Why is it special on the Wye?
SUP is a wonderful way of watching wildlife. Where we are, at Symonds Yat, in spring there are nesting swans, Canada geese are moving around, there are lots of little ducklings on the water – you can get super close to nature. Last season I was teaching paddleboard yoga when two little ducklings hopped onto my board! It’s a real immersion in nature.
What kinds of experiences can I enjoy on SUP?
All sorts! You can SUP whitewater, which is a whole different scenario – helmets on, kneeling. We have rapids just a 10-minute paddle from our HQ at Symonds Yat West. In the right places, you can SUP surf or windsurf. We offer SUP yoga, too. The discipline of paddleboarding is really growing and diversifying.

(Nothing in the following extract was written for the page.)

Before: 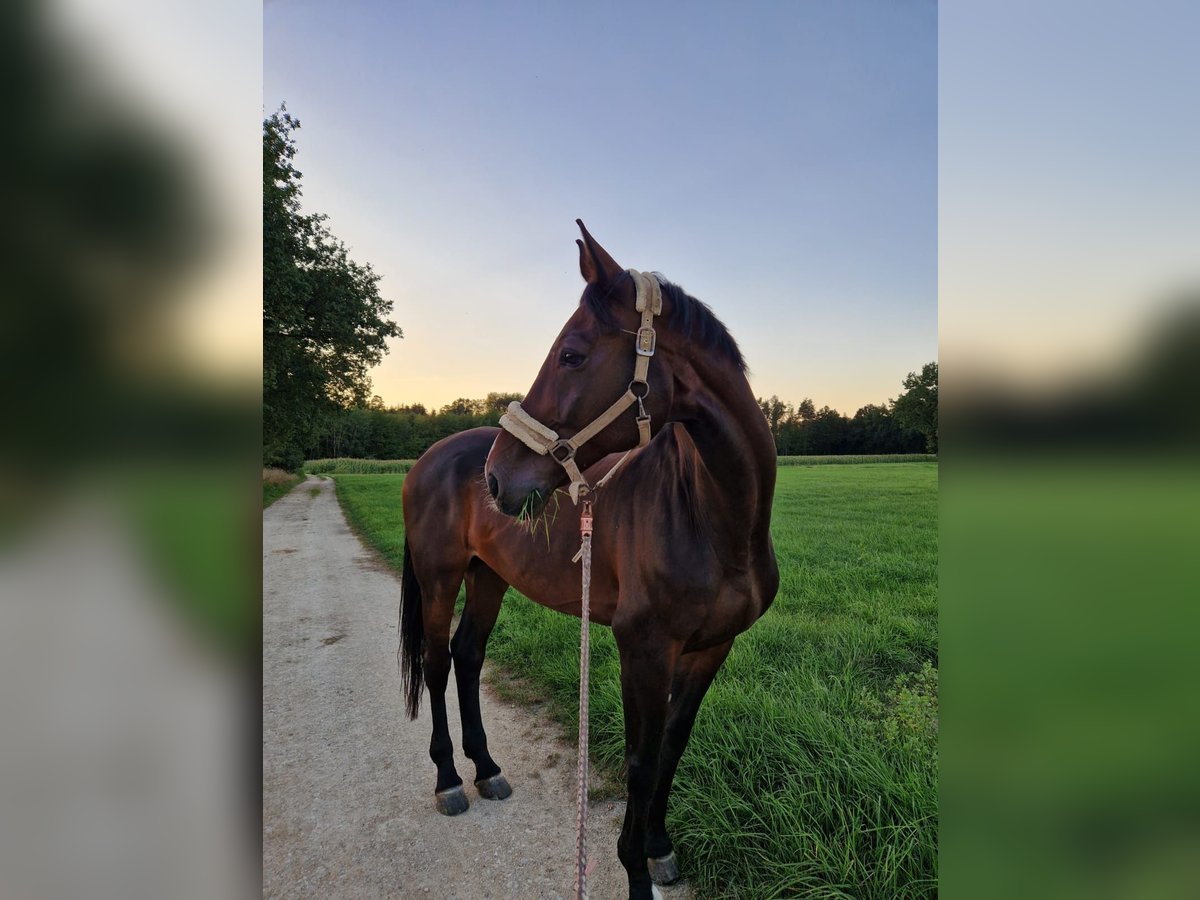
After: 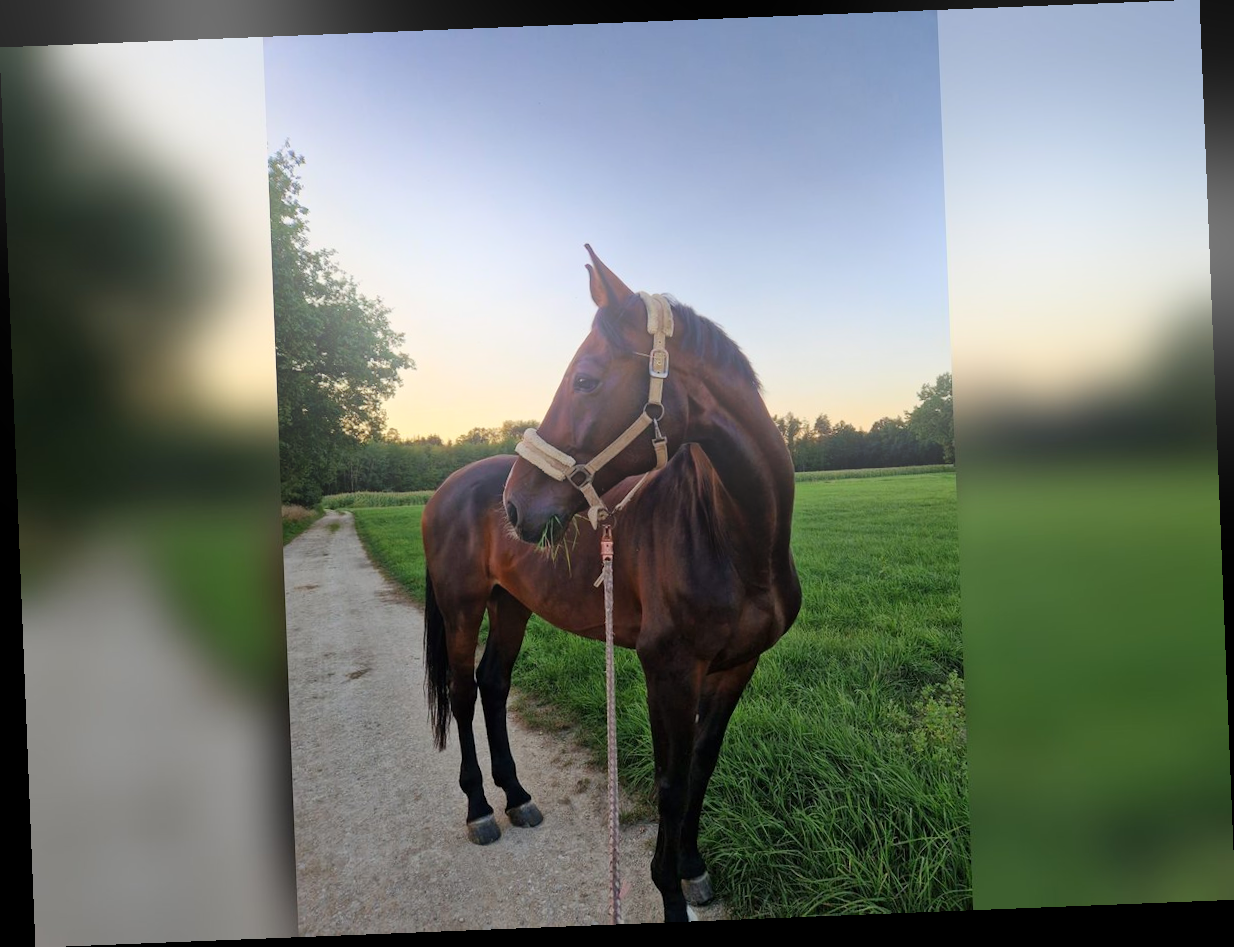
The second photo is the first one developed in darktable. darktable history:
rotate and perspective: rotation -2.29°, automatic cropping off
bloom: on, module defaults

There are tandem paddleboards, and we even have a mega paddleboard that takes up to eight people! We run trips from Kerne Bridge to Symonds Yat, where we send a group off on an adventure on the megaboard, with a picnic hamper packed with a lovely afternoon tea.
We offer a full-day guided wildlife safari from Ross-on-Wye to Symonds Yat – we provide paddlers with their own binoculars and do a beach clean, as well as stopping off for s’mores and a wild brew halfway down. We’re planning a multi-day SUP and camping expedition along the Wye for autumn.
And we run a weekly evening social paddle – people pay between £5 and £15, whatever they can afford, and 100% of that money goes to The Wave Project, a charity that supports young people with mental health issues by teaching them to surf and be in and on the water. Or you can just hire a board and gear, and we’ll set you off on the river!
Which are your favourite stretches on the Wye?
The most popular one is the half-day paddle from Kerne Bridge to Symonds Yat, which takes about three hours. But our favourite is the full-day section from Symonds Yat to Redbrook; it's absolutely gorgeous, paddling past Biblins Bridge and down the valley – there’s so much history, and the nature is just stunning. That's for experienced paddlers – there’s a set of Grade 2 rapids and lots of Grade 1 rapids, with lots of fun stretches to play on.
Paddleboarding Adventures is based at Symonds Yat West.